-- Fragmento proporcionado --
⟨
Por tanto, la microhistoria
supone tratar de entender una nueva dimensión del conjunto de los sucesos
históricos en su verdadero contexto, comprender cómo las personas interpretan
su momento histórico y cómo, a través de esa interpretación, responden a los
problemas que se les plantean. De ahí que se le otorgue el calificativo de
historia más profunda, “examen con lupa” del pasado, investigación monográfica
para otros, pero al fin y al cabo, nos revela dimensiones no perceptibles desde
una escala más amplia o global por dejar en la oscuridad múltiples realidades
que se olvidan y que son simultáneas a todos esos sucesos históricos, que en su
particularidad, también devienen a pesar de los “grandes acontecimientos”, en
su espacio y tiempo propios.
⟩
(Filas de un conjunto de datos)
⟨
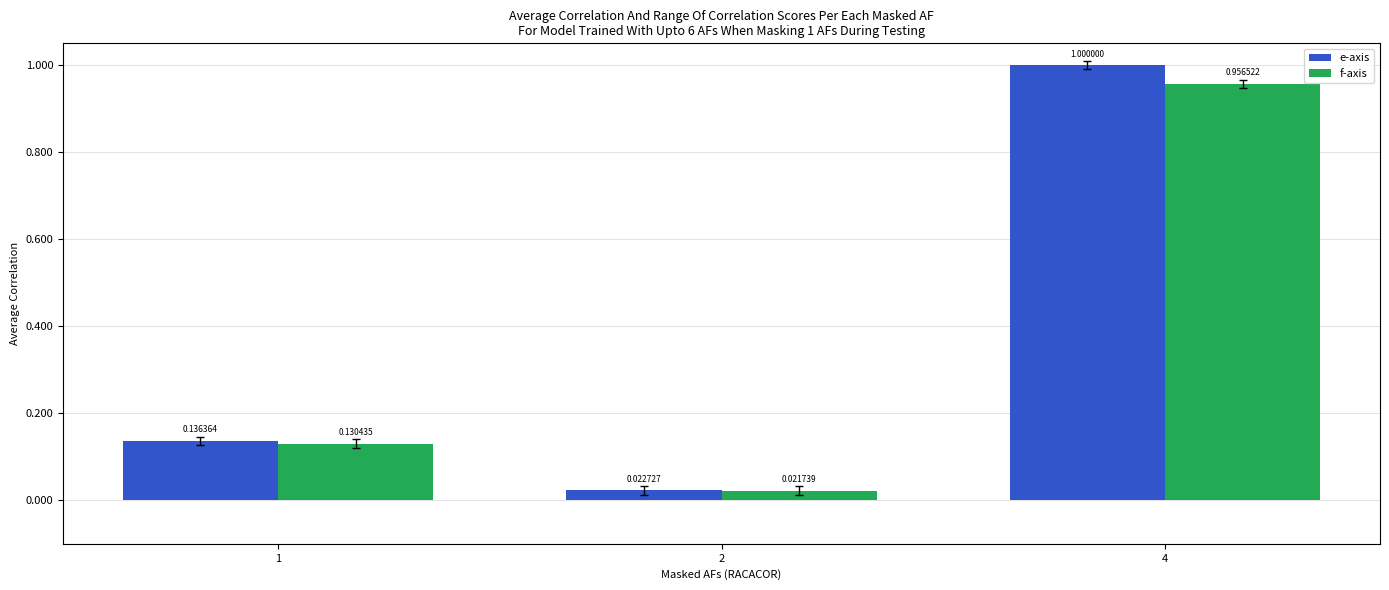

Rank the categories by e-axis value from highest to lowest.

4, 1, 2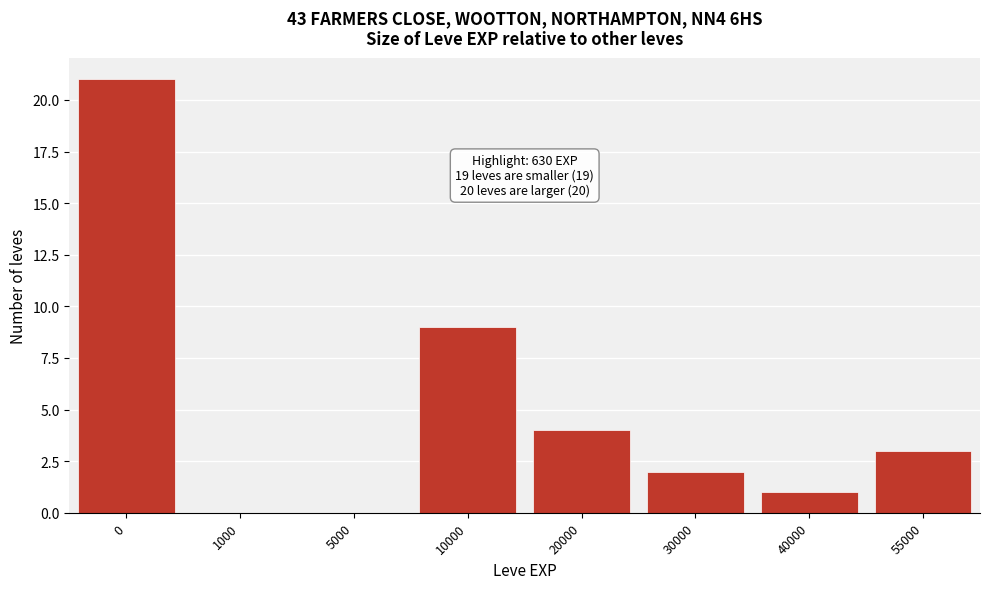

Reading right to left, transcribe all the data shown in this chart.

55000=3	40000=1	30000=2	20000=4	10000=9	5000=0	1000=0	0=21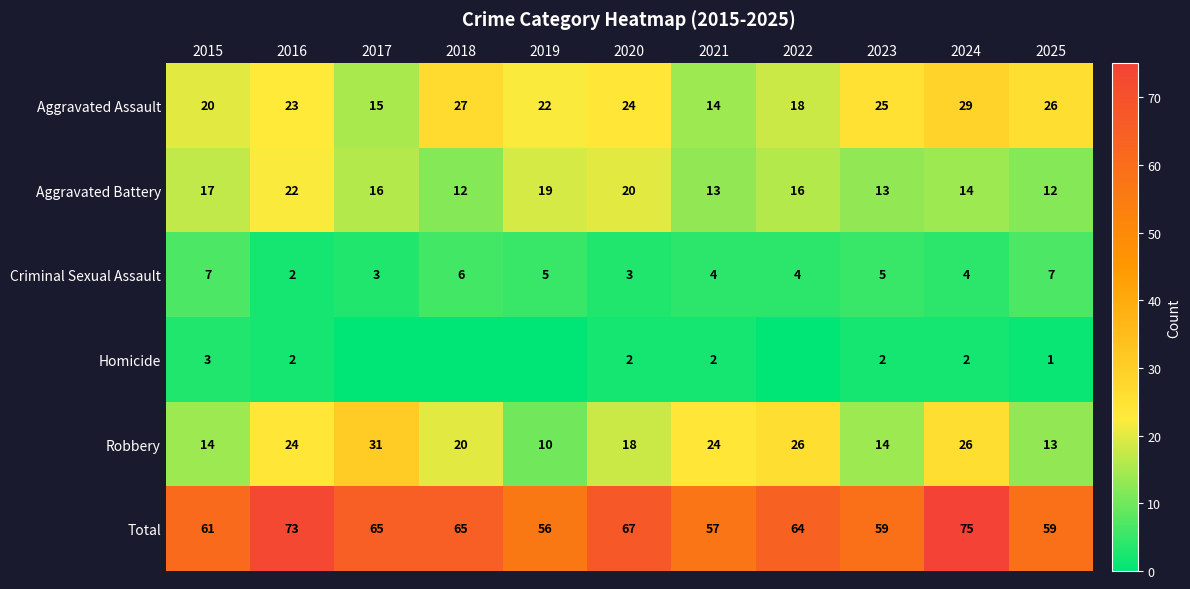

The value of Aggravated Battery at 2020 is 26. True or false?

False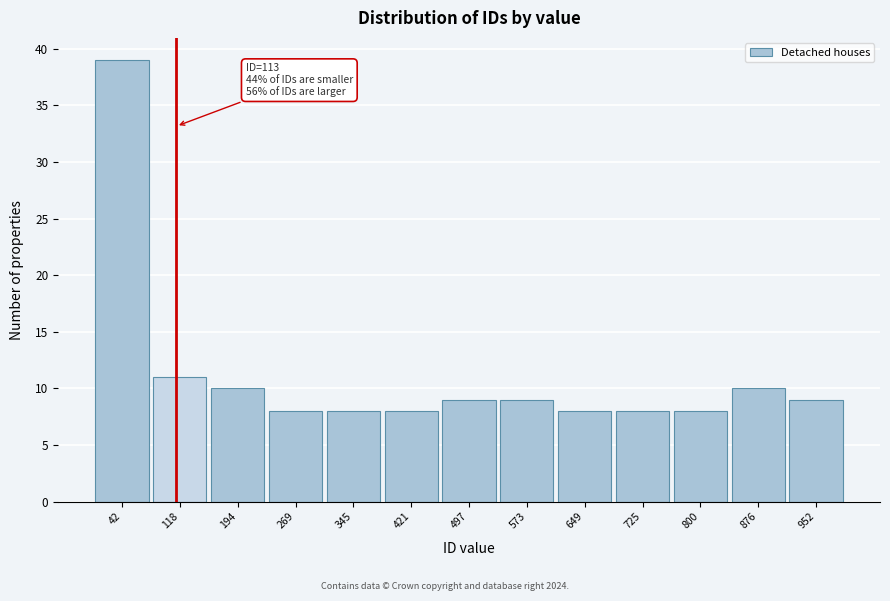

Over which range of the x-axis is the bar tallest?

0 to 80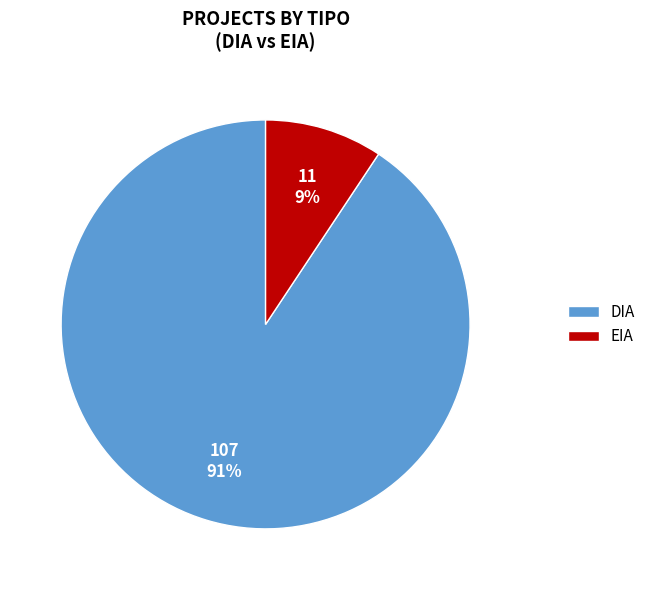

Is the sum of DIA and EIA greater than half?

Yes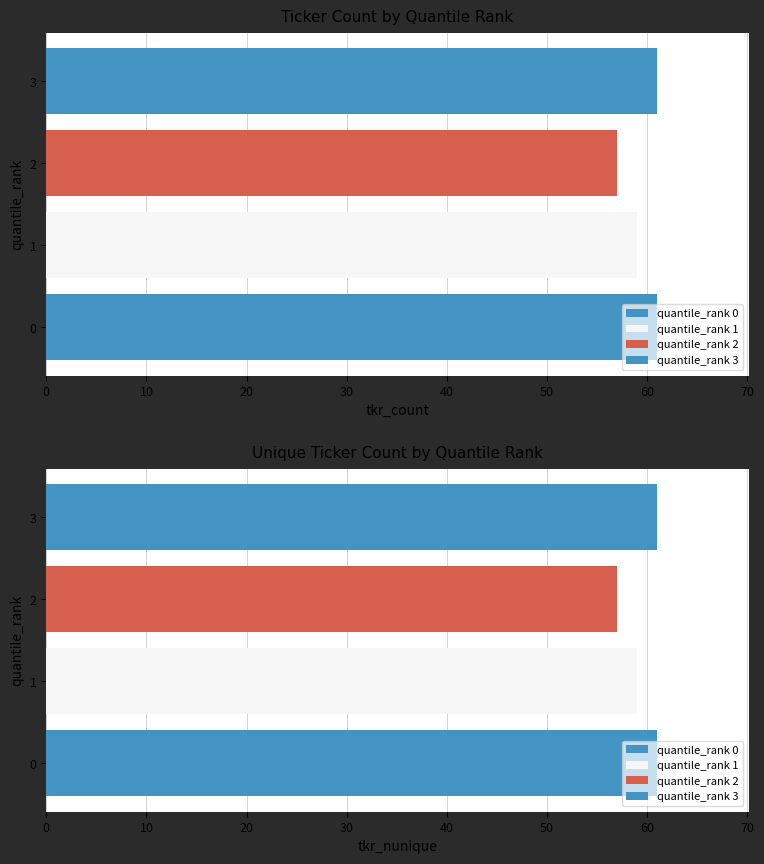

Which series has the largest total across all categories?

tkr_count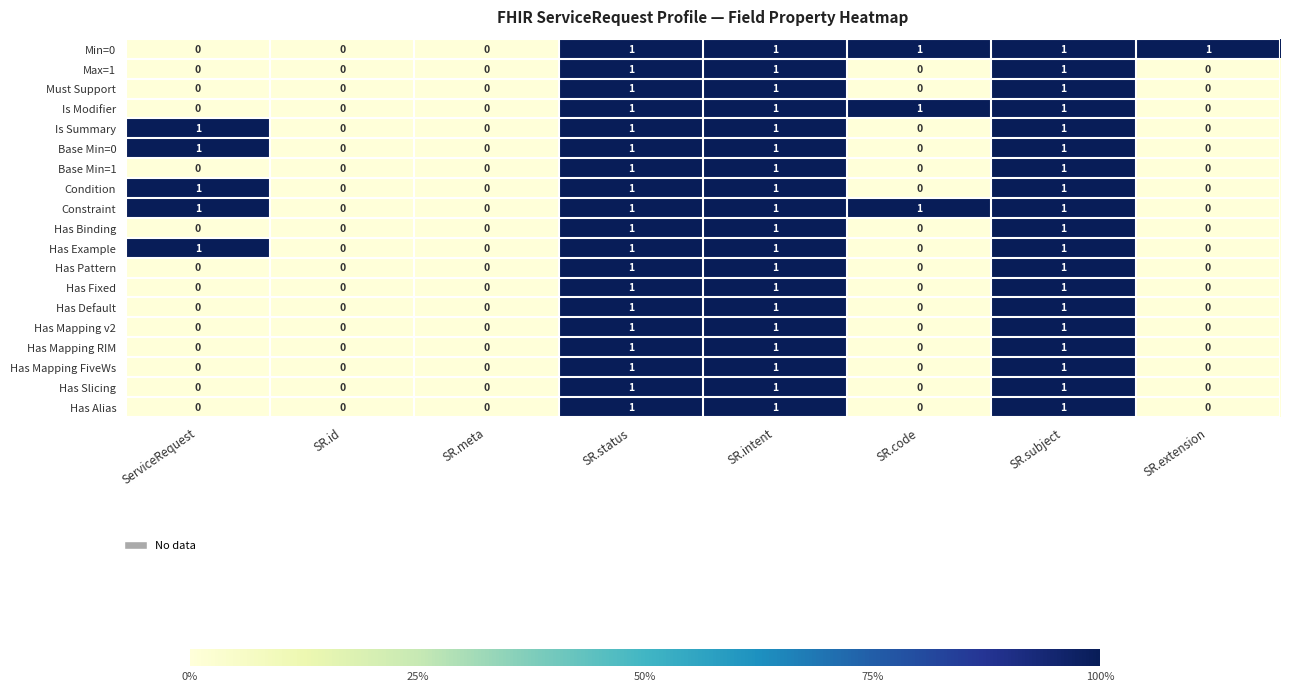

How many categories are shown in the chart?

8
⟩
Cita de principio a fin el fragmento sobre la microhistoria, sin alterar ni una palabra. No es necesario consultar las filas.

Por tanto, la microhistoria
supone tratar de entender una nueva dimensión del conjunto de los sucesos
históricos en su verdadero contexto, comprender cómo las personas interpretan
su momento histórico y cómo, a través de esa interpretación, responden a los
problemas que se les plantean. De ahí que se le otorgue el calificativo de
historia más profunda, “examen con lupa” del pasado, investigación monográfica
para otros, pero al fin y al cabo, nos revela dimensiones no perceptibles desde
una escala más amplia o global por dejar en la oscuridad múltiples realidades
que se olvidan y que son simultáneas a todos esos sucesos históricos, que en su
particularidad, también devienen a pesar de los “grandes acontecimientos”, en
su espacio y tiempo propios.